## WHAT TO DO
a) In the forum thread on CPT 29881 and 29882, which diagnosis code goes with the lateral meniscus tear repair?
b) Restate more briefly the paragraph of the forum thread on CPT 29881 and 29882 that begins "You don't need a modifier 59", keeping its main facts.
c) Does each statement agree with the forum thread on CPT 29881 and 29882? Answer yes or no for each, quoting the deciding words. (i) One reply states that 29881 bundles with 29882. (ii) The reply that first suggests RT/LT later says those modifiers were meant to show a bilateral procedure. (iii) The medial meniscus tear was treated with a menisectomy.

## SELECTED EXTRACT
● ● ● ● ● ● ●

# CPT 29881 and 29882



## skorkfranks (Sep 4, 2009)

I have a Doc who did a repair on a lateral meniscus tear (Dx-836.1, CPT 29882) and a menisectomy on a medial meniscus tear (Dx-836.0, CPT 29881). Can 29881 be billed with a 59 since it is a different compartment or is this considered bundled? Thanks!!!


----------



## coderguy1939 (Sep 4, 2009)

You don't need a modifier 59, just attach the appropriate DX code to the appropriate CPT and you should be fine.  No bundling issues here.  Use RT or LT on both CPT codes for anatomical specificity.


----------



## Bella Cullen (Sep 8, 2009)

I agree with coderguy.


----------



## mbort (Sep 8, 2009)

29882 bundles with 29881 (mutually exclusive) but 29881 doesnt bundle with 29882.  I dont see that the original poster indicated that this was bilateral so I would use the 59 modifier.


----------



## martnel (Sep 9, 2009)

I agree with Mary!


----------



## coderguy1939 (Sep 9, 2009)

Thanks for the good reminder here, Mary, to check the edits both ways which I failed to do. The RT/LT was added to indicate on which knee the two procedures had been performed--not a bilateral issue.


----------

● ● ● ● ● ● ●

## INFORMATION SHOWN
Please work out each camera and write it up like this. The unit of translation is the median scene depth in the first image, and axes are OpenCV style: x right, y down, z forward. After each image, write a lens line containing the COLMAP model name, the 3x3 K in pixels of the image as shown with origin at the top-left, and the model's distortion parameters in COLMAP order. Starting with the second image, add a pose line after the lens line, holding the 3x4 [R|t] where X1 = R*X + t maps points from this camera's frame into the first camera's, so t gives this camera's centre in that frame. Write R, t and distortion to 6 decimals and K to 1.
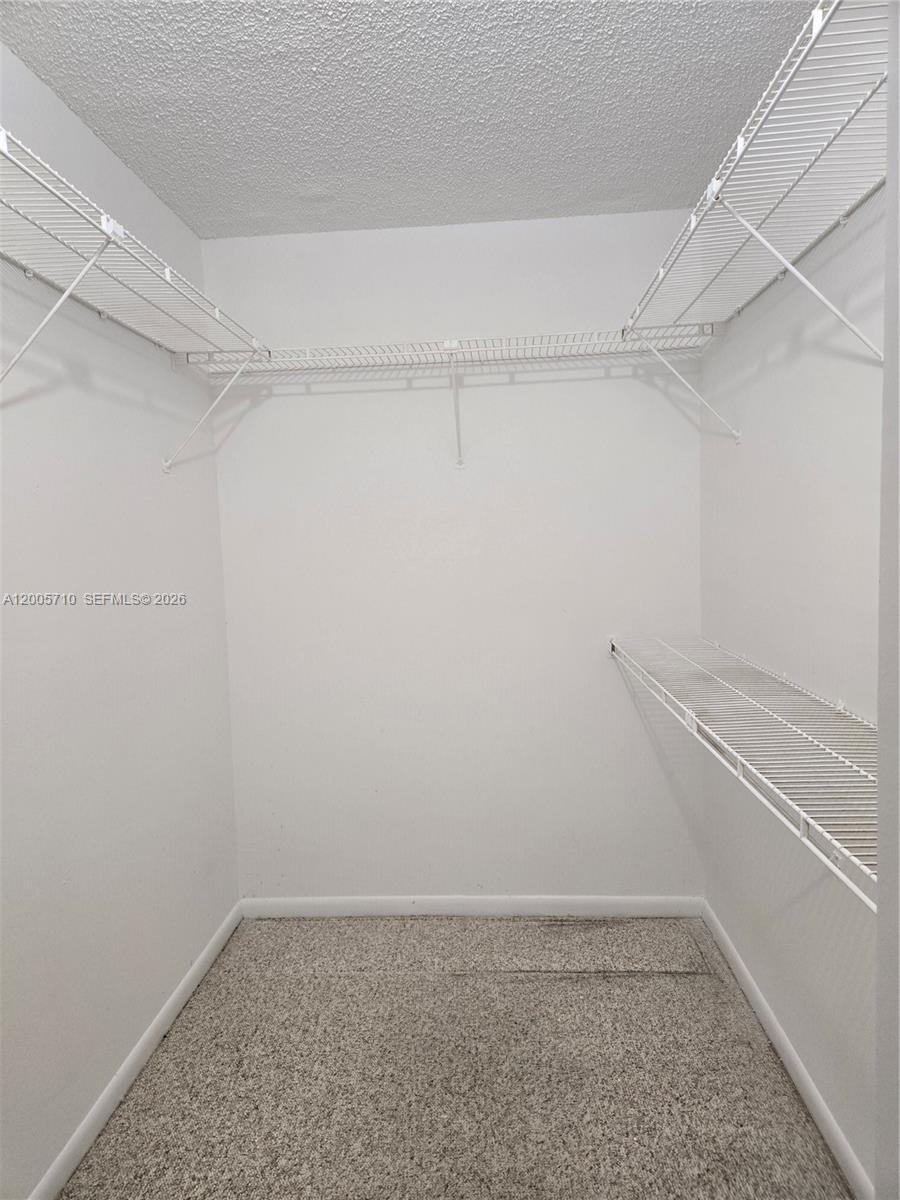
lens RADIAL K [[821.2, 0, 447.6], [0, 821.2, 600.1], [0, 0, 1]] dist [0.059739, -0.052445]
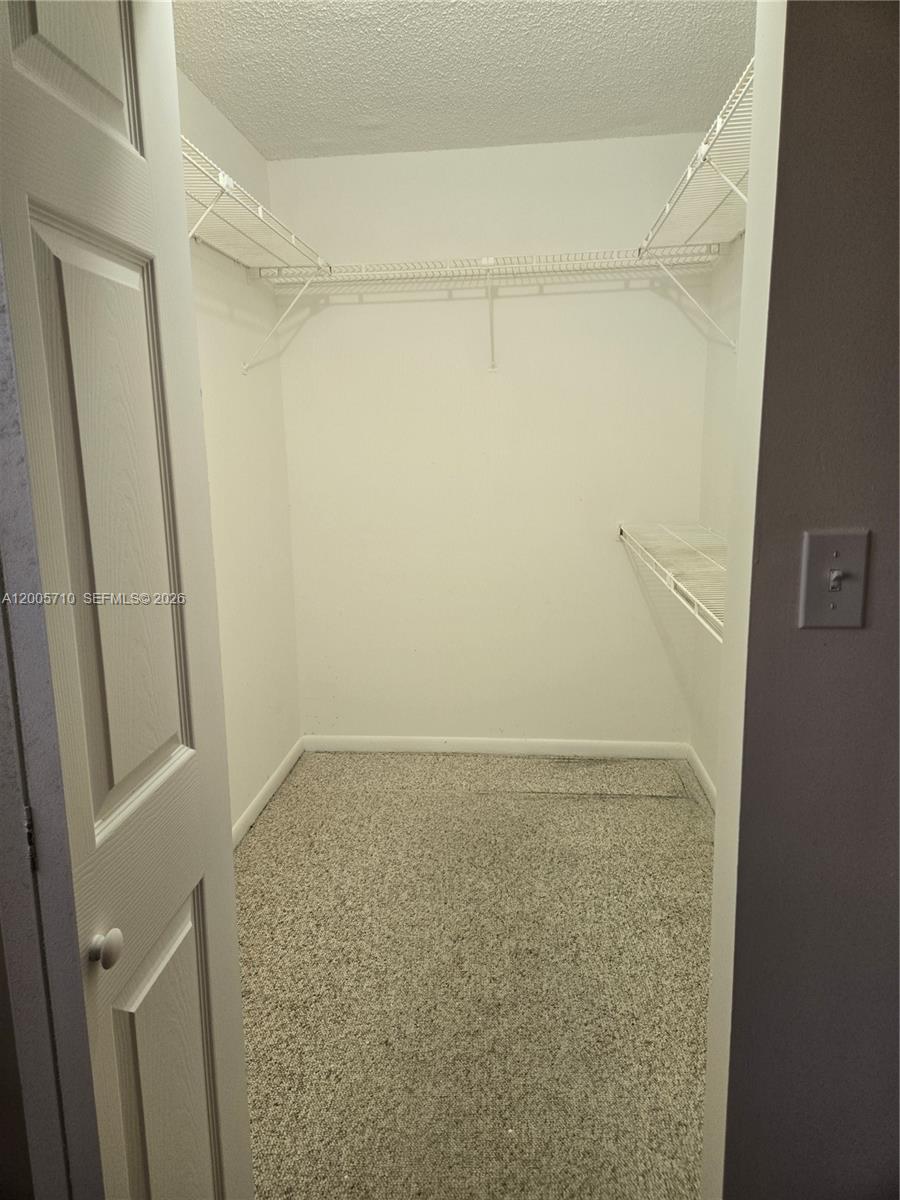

● ● ● ● ● ● ●

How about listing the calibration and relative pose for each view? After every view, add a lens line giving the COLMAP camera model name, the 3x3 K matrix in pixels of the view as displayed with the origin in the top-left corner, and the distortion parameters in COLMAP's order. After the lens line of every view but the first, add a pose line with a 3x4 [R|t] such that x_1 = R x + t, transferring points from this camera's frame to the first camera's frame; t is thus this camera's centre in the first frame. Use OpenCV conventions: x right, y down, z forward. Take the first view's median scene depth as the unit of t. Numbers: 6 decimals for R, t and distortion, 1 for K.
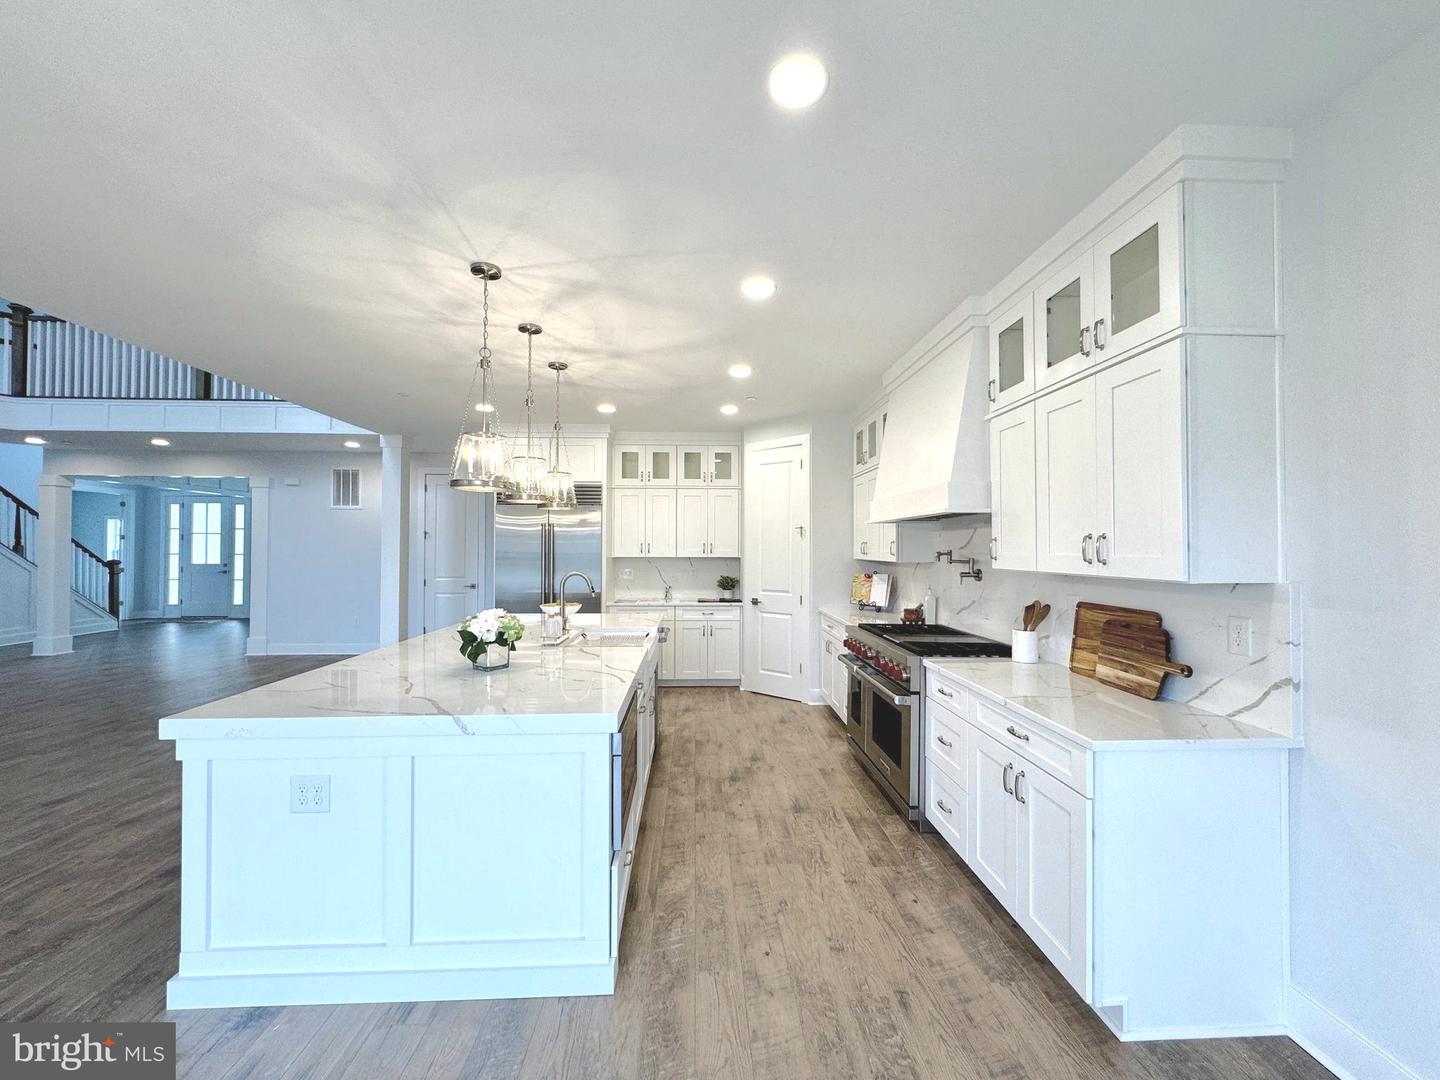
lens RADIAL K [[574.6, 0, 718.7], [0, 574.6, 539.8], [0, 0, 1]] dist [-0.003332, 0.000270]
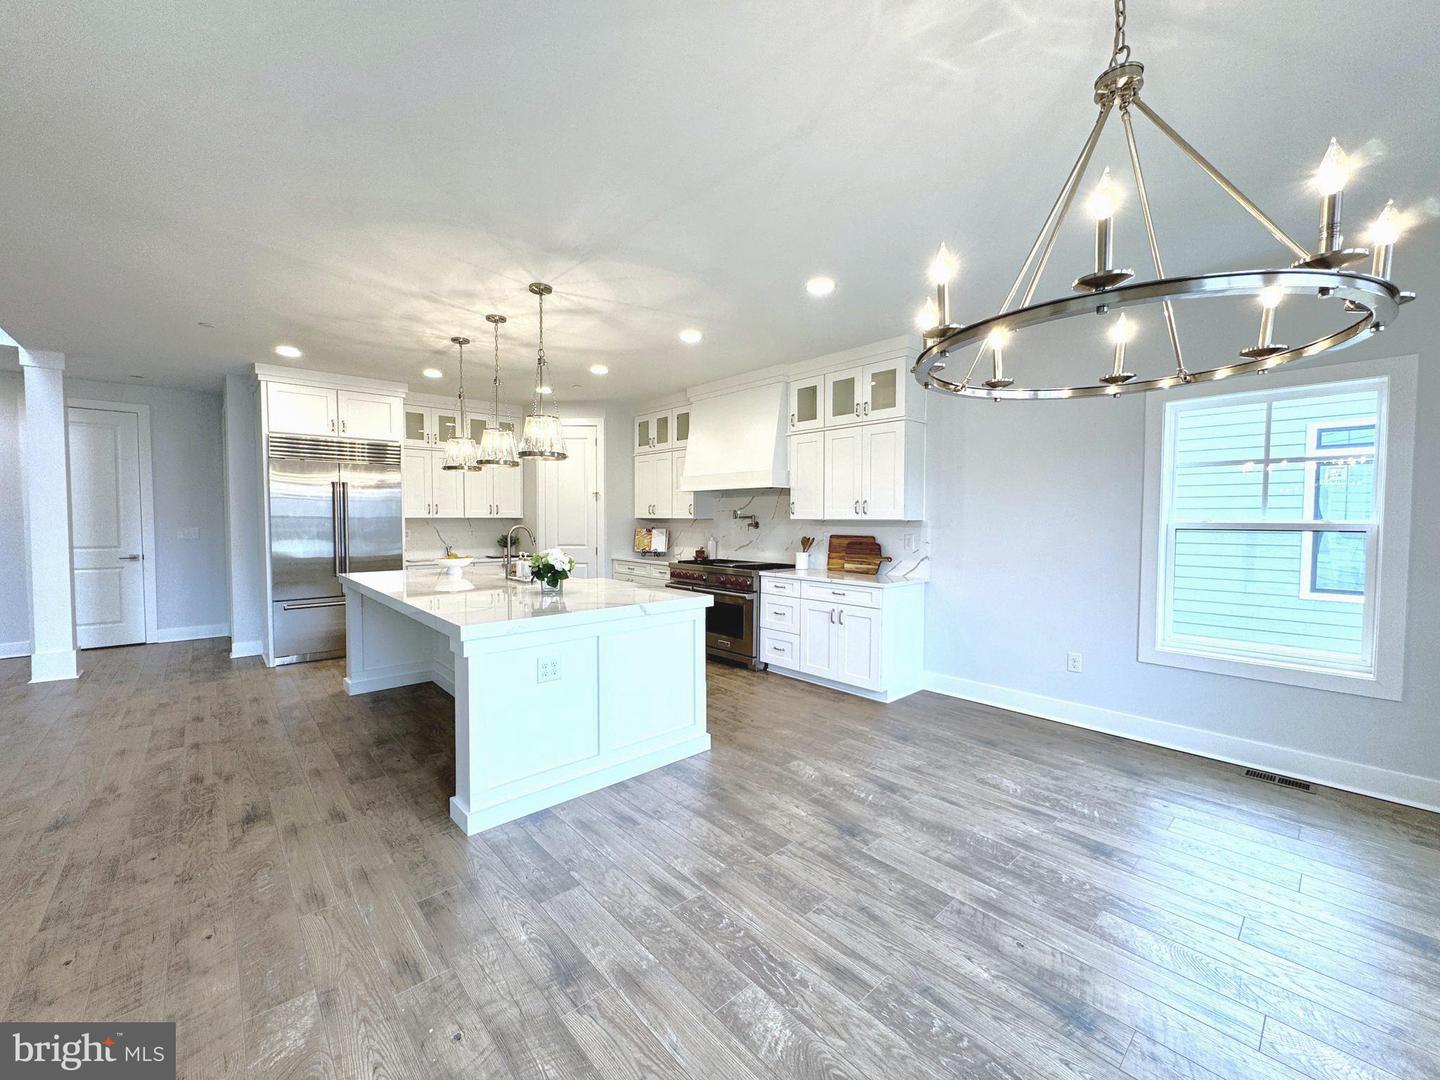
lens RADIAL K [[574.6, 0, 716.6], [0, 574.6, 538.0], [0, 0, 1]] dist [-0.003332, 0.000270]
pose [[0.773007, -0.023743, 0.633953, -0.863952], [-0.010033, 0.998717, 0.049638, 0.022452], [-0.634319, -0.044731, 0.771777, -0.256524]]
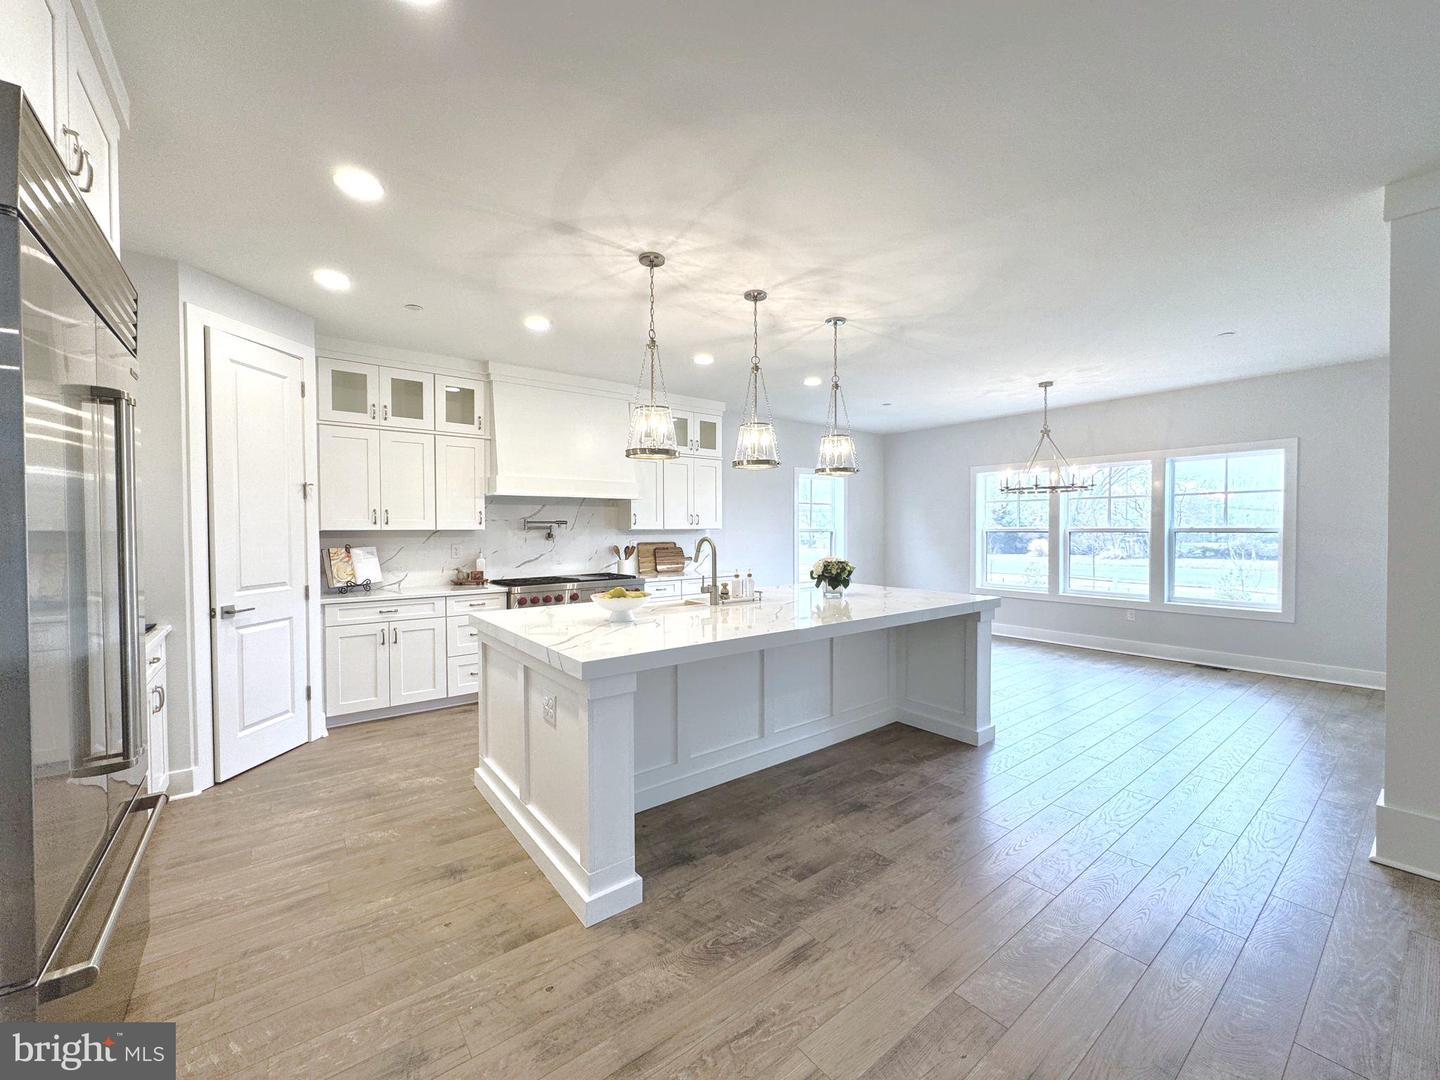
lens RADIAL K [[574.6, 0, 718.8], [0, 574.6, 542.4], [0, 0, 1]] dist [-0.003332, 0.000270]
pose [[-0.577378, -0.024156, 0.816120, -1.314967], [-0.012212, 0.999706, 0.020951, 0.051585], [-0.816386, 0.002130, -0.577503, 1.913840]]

● ● ● ● ● ● ●

## ANSWERS TO THE EXERCISE
a) 836.1

b) No modifier 59 is needed. Link each diagnosis code to its matching CPT code, since there is no bundling problem, and add RT or LT to both CPT codes to show the anatomical side.

c)
(i) No: "29881 doesnt bundle with 29882"
(ii) No: "The RT/LT was added to indicate on which knee the two procedures had been performed--not a bilateral issue."
(iii) Yes: "a menisectomy on a medial meniscus tear"